Question
Let $f(x)=-\frac{x^3}{2}$ over the interval $[-1,0]$. Find the surface area of the surface generated by revolving the graph of $f(x)$ around the $x$-axis.
Enter an exact answer.

Step 1 ：We are given the function $f(x)=-\frac{x^3}{2}$ and we are asked to find the surface area of the surface generated by revolving the graph of this function around the x-axis over the interval [-1, 0].

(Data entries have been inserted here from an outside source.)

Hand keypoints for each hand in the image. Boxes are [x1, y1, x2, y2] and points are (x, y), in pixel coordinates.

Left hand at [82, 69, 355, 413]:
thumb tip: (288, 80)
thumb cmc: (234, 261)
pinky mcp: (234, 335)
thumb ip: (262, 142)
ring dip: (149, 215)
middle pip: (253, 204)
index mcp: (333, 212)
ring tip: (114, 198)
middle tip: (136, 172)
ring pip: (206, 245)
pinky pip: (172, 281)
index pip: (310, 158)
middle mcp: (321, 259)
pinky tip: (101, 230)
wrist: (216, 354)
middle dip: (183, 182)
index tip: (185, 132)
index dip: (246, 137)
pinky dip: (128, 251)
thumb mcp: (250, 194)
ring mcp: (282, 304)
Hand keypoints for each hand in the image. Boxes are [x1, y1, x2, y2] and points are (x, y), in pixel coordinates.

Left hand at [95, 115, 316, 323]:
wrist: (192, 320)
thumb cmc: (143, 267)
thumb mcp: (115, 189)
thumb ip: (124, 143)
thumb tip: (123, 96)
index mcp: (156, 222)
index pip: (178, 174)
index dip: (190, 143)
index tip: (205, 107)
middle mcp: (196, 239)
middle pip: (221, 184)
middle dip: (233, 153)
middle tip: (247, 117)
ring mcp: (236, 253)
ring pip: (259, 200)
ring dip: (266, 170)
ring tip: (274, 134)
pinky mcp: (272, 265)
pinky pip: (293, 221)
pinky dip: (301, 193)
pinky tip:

Step 2 ：The formula for the surface area of a solid of revolution is $A=2\pi {\int }_a^{b}f(x)\sqrt{1+(f^{\prime }(x){)}^2}dx$, where $f(x)$ is the function being revolved, $f^{\prime }(x)$ is its derivative, and [a, b] is the interval over which the function is being revolved.

Step 3 ：In this case, $f(x)=-\frac{x^3}{2}$, $f^{\prime }(x)=-\frac{3x^2}{2}$, and the interval is [-1, 0].

Step 4 ：So, we need to compute the integral $A=2\pi {\int }_{-1}^0-\frac{x^3}{2}\sqrt{1+{(-\frac{3x^2}{2})}^2}dx$.

Step 5 ：We can simplify the integrand a bit by noting that $-\frac{x^3}{2}\ge 0$ for $x\in [-1,0]$, so we can take the absolute value inside the square root: $A=2\pi {\int }_{-1}^0-\frac{x^3}{2}\sqrt{1+{\left(\frac{3x^2}{2}\right)}^2}dx$.

Step 6 ：Now we can compute this integral to find the surface area.

Step 7 ：The final answer is $\boxed{{\displaystyle \frac{2\pi }{27}-\frac{13\pi \sqrt{13}}{216}}}$.